Return the whole listing, keeping every character the same.

> **INFORMATION SUPPLIED**
»»

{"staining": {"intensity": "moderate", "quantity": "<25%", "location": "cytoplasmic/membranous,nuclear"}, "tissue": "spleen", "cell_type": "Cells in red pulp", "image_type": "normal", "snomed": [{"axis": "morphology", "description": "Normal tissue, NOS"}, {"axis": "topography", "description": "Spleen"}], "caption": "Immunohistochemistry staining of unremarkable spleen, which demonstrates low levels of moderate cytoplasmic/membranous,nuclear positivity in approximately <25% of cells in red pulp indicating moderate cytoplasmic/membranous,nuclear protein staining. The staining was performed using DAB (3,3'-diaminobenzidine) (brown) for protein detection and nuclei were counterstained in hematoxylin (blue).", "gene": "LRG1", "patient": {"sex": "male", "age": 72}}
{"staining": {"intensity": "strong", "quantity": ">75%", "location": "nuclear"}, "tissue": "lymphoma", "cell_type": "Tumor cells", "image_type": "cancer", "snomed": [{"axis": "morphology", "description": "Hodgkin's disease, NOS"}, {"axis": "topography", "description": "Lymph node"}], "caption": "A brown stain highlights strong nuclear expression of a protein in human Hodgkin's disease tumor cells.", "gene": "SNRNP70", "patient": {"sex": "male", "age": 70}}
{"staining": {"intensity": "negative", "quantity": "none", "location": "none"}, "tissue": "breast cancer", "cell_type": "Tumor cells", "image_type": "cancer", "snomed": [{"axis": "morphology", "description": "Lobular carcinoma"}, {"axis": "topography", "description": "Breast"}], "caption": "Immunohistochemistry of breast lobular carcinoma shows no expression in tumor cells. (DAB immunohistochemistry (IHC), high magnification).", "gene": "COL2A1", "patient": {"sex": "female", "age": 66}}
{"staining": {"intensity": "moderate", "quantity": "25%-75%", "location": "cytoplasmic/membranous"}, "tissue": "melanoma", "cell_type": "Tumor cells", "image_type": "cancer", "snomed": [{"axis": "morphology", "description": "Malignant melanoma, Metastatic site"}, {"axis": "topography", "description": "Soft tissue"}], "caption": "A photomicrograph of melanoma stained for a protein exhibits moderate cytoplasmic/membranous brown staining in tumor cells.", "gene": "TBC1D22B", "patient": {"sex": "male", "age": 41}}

««

> **ANSWER SPACE**
{"staining": {"intensity": "moderate", "quantity": "<25%", "location": "cytoplasmic/membranous,nuclear"}, "tissue": "spleen", "cell_type": "Cells in red pulp", "image_type": "normal", "snomed": [{"axis": "morphology", "description": "Normal tissue, NOS"}, {"axis": "topography", "description": "Spleen"}], "caption": "Immunohistochemistry staining of unremarkable spleen, which demonstrates low levels of moderate cytoplasmic/membranous,nuclear positivity in approximately <25% of cells in red pulp indicating moderate cytoplasmic/membranous,nuclear protein staining. The staining was performed using DAB (3,3'-diaminobenzidine) (brown) for protein detection and nuclei were counterstained in hematoxylin (blue).", "gene": "LRG1", "patient": {"sex": "male", "age": 72}}
{"staining": {"intensity": "strong", "quantity": ">75%", "location": "nuclear"}, "tissue": "lymphoma", "cell_type": "Tumor cells", "image_type": "cancer", "snomed": [{"axis": "morphology", "description": "Hodgkin's disease, NOS"}, {"axis": "topography", "description": "Lymph node"}], "caption": "A brown stain highlights strong nuclear expression of a protein in human Hodgkin's disease tumor cells.", "gene": "SNRNP70", "patient": {"sex": "male", "age": 70}}
{"staining": {"intensity": "negative", "quantity": "none", "location": "none"}, "tissue": "breast cancer", "cell_type": "Tumor cells", "image_type": "cancer", "snomed": [{"axis": "morphology", "description": "Lobular carcinoma"}, {"axis": "topography", "description": "Breast"}], "caption": "Immunohistochemistry of breast lobular carcinoma shows no expression in tumor cells. (DAB immunohistochemistry (IHC), high magnification).", "gene": "COL2A1", "patient": {"sex": "female", "age": 66}}
{"staining": {"intensity": "moderate", "quantity": "25%-75%", "location": "cytoplasmic/membranous"}, "tissue": "melanoma", "cell_type": "Tumor cells", "image_type": "cancer", "snomed": [{"axis": "morphology", "description": "Malignant melanoma, Metastatic site"}, {"axis": "topography", "description": "Soft tissue"}], "caption": "A photomicrograph of melanoma stained for a protein exhibits moderate cytoplasmic/membranous brown staining in tumor cells.", "gene": "TBC1D22B", "patient": {"sex": "male", "age": 41}}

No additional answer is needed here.